-------- Given data --------

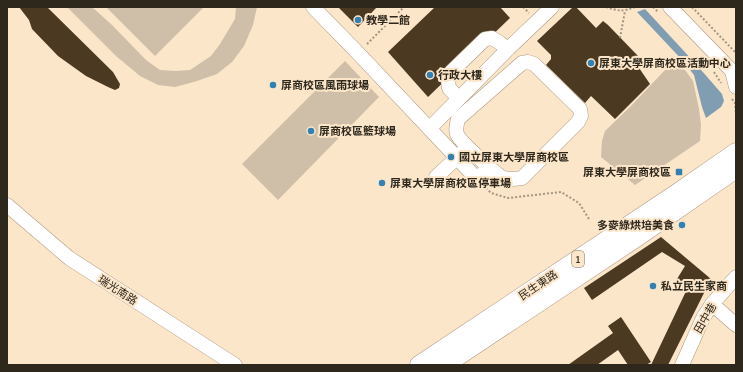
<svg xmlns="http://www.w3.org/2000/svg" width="743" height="372" viewBox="0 0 743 372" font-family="'Sofia Sans Condensed','Noto Sans TC',sans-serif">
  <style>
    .green { fill: #cfbea8 }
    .water { fill: #809db2 }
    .building { fill: #4b3921 }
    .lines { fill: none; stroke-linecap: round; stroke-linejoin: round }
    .minor-casing { stroke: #ac987e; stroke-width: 15 }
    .major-casing { stroke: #ac987e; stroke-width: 19 }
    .path { stroke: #a49580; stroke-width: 2; stroke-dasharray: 2 2; stroke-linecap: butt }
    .minor { stroke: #fff; stroke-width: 14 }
    .major { stroke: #fff; stroke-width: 18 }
    .poi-dot { fill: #3182b3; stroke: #fbe6ca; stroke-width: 1.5 }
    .labels { text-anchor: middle; stroke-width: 4; stroke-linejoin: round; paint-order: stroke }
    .shield { fill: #fbe6ca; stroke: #6c6050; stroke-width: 1 }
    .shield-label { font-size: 10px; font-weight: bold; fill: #2e271c }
    .poi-label { font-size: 11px; font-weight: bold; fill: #2e271c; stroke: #fbe6ca; text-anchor: start }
    .street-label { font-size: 11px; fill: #2e271c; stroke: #fbe6ca }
  </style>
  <rect width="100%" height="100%" fill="#fbe6ca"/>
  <!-- green -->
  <g class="green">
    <path d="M67,7H92L112,25L146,60L160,70L176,71L190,70L211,56L220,44L235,19L236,7H257L253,25L244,46L232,62L217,74L197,81L175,87L158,85L140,76L116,56Z"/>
    <path d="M106,7H204L155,56Z"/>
    <path d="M345,61L379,97L278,200L242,164Z"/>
    <path d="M675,65L685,70L693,81L699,109L701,125L700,141L635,185L601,157L602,141L605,131L631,106L665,70Z"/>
  </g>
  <!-- water -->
  <path class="water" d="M645,9L695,63L722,94L724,101L721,107L706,118L702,107L694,75L685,63L637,12Z"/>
  <!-- building -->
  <g class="building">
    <path d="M19,7H47L113,72L120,84L119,88L115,90L108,87L86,76L58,56L32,29L29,20Z"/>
    <path d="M338,7H377L358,27Z"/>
    <path d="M435,7H500L510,18L428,97L388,52Z"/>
    <path d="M573,7H576L596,28L603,21L608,25L639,57L635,62L650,84L615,119L591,96L585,103L546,65L551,59V55L537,41Z"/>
    <path d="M661,237L711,279L668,365H651L688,287L677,279L685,266L662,252L592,300L584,288Z"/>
    <path d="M621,317L651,362L646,365H628L618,350L597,365H568L613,333L608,326Z"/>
  </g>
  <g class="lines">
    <!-- minor casing -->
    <g class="minor-casing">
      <g id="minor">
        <path d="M313,7L356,51L477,179L489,167"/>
        <path d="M670,7L732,71L736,74"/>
        <path d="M528,62L534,64L580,109L581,116L578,122L522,178C516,179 509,180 503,178C496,174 460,142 457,134C455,129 457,124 458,119L522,63Z"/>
        <path d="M732,71L736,87"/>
        <path d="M458,98L449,88L448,80L451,72L485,39L492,38L500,43L508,49"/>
        <path d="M430,128L508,49L552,7"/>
        <path d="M436,177L463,152"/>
        <path d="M7,205L69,258L235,365"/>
        <path d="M712,304L736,325"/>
        <path d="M682,365L703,318L712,304L736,277"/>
      </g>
    </g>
    <!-- major casing -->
    <g class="major-casing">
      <g id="major">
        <path d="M419,365L677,193L736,152"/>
        <path d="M445,365L636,238L736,169"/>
      </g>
    </g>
    <!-- path -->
    <g class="path">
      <path d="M523,7L529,13"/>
      <path d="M606,7C619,11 622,12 635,7"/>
      <path d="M653,7L658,12"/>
      <path d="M692,7L736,53"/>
      <path d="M620,38L625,11"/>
      <path d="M367,44L404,7"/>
      <path d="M714,72L721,83"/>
      <path d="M732,99L735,103L736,114"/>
      <path d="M486,188L491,193L508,198L561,192L579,203L589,219"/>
    </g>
    <!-- minor -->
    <use href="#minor" class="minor"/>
    <!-- major -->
    <use href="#major" class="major"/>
  </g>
  <!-- markers -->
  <g class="poi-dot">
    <circle cx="358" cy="20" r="4"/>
    <circle cx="591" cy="63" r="4"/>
    <circle cx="430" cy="75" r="4"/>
    <circle cx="273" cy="85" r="4"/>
    <circle cx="311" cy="131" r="4"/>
    <circle cx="451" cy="157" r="4"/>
    <rect x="675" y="168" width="8" height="8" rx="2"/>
    <circle cx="382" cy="183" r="4"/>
    <circle cx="682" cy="225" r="4"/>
    <circle cx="653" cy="286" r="4"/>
  </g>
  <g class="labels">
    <!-- shield labels -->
    <rect class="shield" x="572" y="251" width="12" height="16" rx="3"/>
    <g class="shield-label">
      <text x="578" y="263">1</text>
    </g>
    <!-- poi labels -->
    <g class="poi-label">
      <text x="366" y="24">教學二館</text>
      <text x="599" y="67">屏東大學屏商校區活動中心</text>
      <text x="438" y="79">行政大樓</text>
      <text x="281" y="89">屏商校區風雨球場</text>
      <text x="319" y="135">屏商校區籃球場</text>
      <text x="459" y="161">國立屏東大學屏商校區</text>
      <text x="671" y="176" text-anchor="end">屏東大學屏商校區</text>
      <text x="390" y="187">屏東大學屏商校區停車場</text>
      <text x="674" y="229" text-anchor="end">多麥綠烘培美食</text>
      <text x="661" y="290">私立民生家商</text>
    </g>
    <!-- street labels -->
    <g class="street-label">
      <text transform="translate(538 285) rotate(-34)" y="4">民生東路</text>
      <text transform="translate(118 290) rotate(33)" y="4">瑞光南路</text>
      <text transform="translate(705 318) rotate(-60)" y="4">田中巷</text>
    </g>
  </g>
  <!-- border -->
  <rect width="743" height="372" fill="none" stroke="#2e271c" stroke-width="16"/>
</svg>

--------

Task item> Pass over the images and copy the rest of the material above exactly.

Output of the task>
<svg xmlns="http://www.w3.org/2000/svg" width="743" height="372" viewBox="0 0 743 372" font-family="'Sofia Sans Condensed','Noto Sans TC',sans-serif">
  <style>
    .green { fill: #cfbea8 }
    .water { fill: #809db2 }
    .building { fill: #4b3921 }
    .lines { fill: none; stroke-linecap: round; stroke-linejoin: round }
    .minor-casing { stroke: #ac987e; stroke-width: 15 }
    .major-casing { stroke: #ac987e; stroke-width: 19 }
    .path { stroke: #a49580; stroke-width: 2; stroke-dasharray: 2 2; stroke-linecap: butt }
    .minor { stroke: #fff; stroke-width: 14 }
    .major { stroke: #fff; stroke-width: 18 }
    .poi-dot { fill: #3182b3; stroke: #fbe6ca; stroke-width: 1.5 }
    .labels { text-anchor: middle; stroke-width: 4; stroke-linejoin: round; paint-order: stroke }
    .shield { fill: #fbe6ca; stroke: #6c6050; stroke-width: 1 }
    .shield-label { font-size: 10px; font-weight: bold; fill: #2e271c }
    .poi-label { font-size: 11px; font-weight: bold; fill: #2e271c; stroke: #fbe6ca; text-anchor: start }
    .street-label { font-size: 11px; fill: #2e271c; stroke: #fbe6ca }
  </style>
  <rect width="100%" height="100%" fill="#fbe6ca"/>
  <!-- green -->
  <g class="green">
    <path d="M67,7H92L112,25L146,60L160,70L176,71L190,70L211,56L220,44L235,19L236,7H257L253,25L244,46L232,62L217,74L197,81L175,87L158,85L140,76L116,56Z"/>
    <path d="M106,7H204L155,56Z"/>
    <path d="M345,61L379,97L278,200L242,164Z"/>
    <path d="M675,65L685,70L693,81L699,109L701,125L700,141L635,185L601,157L602,141L605,131L631,106L665,70Z"/>
  </g>
  <!-- water -->
  <path class="water" d="M645,9L695,63L722,94L724,101L721,107L706,118L702,107L694,75L685,63L637,12Z"/>
  <!-- building -->
  <g class="building">
    <path d="M19,7H47L113,72L120,84L119,88L115,90L108,87L86,76L58,56L32,29L29,20Z"/>
    <path d="M338,7H377L358,27Z"/>
    <path d="M435,7H500L510,18L428,97L388,52Z"/>
    <path d="M573,7H576L596,28L603,21L608,25L639,57L635,62L650,84L615,119L591,96L585,103L546,65L551,59V55L537,41Z"/>
    <path d="M661,237L711,279L668,365H651L688,287L677,279L685,266L662,252L592,300L584,288Z"/>
    <path d="M621,317L651,362L646,365H628L618,350L597,365H568L613,333L608,326Z"/>
  </g>
  <g class="lines">
    <!-- minor casing -->
    <g class="minor-casing">
      <g id="minor">
        <path d="M313,7L356,51L477,179L489,167"/>
        <path d="M670,7L732,71L736,74"/>
        <path d="M528,62L534,64L580,109L581,116L578,122L522,178C516,179 509,180 503,178C496,174 460,142 457,134C455,129 457,124 458,119L522,63Z"/>
        <path d="M732,71L736,87"/>
        <path d="M458,98L449,88L448,80L451,72L485,39L492,38L500,43L508,49"/>
        <path d="M430,128L508,49L552,7"/>
        <path d="M436,177L463,152"/>
        <path d="M7,205L69,258L235,365"/>
        <path d="M712,304L736,325"/>
        <path d="M682,365L703,318L712,304L736,277"/>
      </g>
    </g>
    <!-- major casing -->
    <g class="major-casing">
      <g id="major">
        <path d="M419,365L677,193L736,152"/>
        <path d="M445,365L636,238L736,169"/>
      </g>
    </g>
    <!-- path -->
    <g class="path">
      <path d="M523,7L529,13"/>
      <path d="M606,7C619,11 622,12 635,7"/>
      <path d="M653,7L658,12"/>
      <path d="M692,7L736,53"/>
      <path d="M620,38L625,11"/>
      <path d="M367,44L404,7"/>
      <path d="M714,72L721,83"/>
      <path d="M732,99L735,103L736,114"/>
      <path d="M486,188L491,193L508,198L561,192L579,203L589,219"/>
    </g>
    <!-- minor -->
    <use href="#minor" class="minor"/>
    <!-- major -->
    <use href="#major" class="major"/>
  </g>
  <!-- markers -->
  <g class="poi-dot">
    <circle cx="358" cy="20" r="4"/>
    <circle cx="591" cy="63" r="4"/>
    <circle cx="430" cy="75" r="4"/>
    <circle cx="273" cy="85" r="4"/>
    <circle cx="311" cy="131" r="4"/>
    <circle cx="451" cy="157" r="4"/>
    <rect x="675" y="168" width="8" height="8" rx="2"/>
    <circle cx="382" cy="183" r="4"/>
    <circle cx="682" cy="225" r="4"/>
    <circle cx="653" cy="286" r="4"/>
  </g>
  <g class="labels">
    <!-- shield labels -->
    <rect class="shield" x="572" y="251" width="12" height="16" rx="3"/>
    <g class="shield-label">
      <text x="578" y="263">1</text>
    </g>
    <!-- poi labels -->
    <g class="poi-label">
      <text x="366" y="24">教學二館</text>
      <text x="599" y="67">屏東大學屏商校區活動中心</text>
      <text x="438" y="79">行政大樓</text>
      <text x="281" y="89">屏商校區風雨球場</text>
      <text x="319" y="135">屏商校區籃球場</text>
      <text x="459" y="161">國立屏東大學屏商校區</text>
      <text x="671" y="176" text-anchor="end">屏東大學屏商校區</text>
      <text x="390" y="187">屏東大學屏商校區停車場</text>
      <text x="674" y="229" text-anchor="end">多麥綠烘培美食</text>
      <text x="661" y="290">私立民生家商</text>
    </g>
    <!-- street labels -->
    <g class="street-label">
      <text transform="translate(538 285) rotate(-34)" y="4">民生東路</text>
      <text transform="translate(118 290) rotate(33)" y="4">瑞光南路</text>
      <text transform="translate(705 318) rotate(-60)" y="4">田中巷</text>
    </g>
  </g>
  <!-- border -->
  <rect width="743" height="372" fill="none" stroke="#2e271c" stroke-width="16"/>
</svg>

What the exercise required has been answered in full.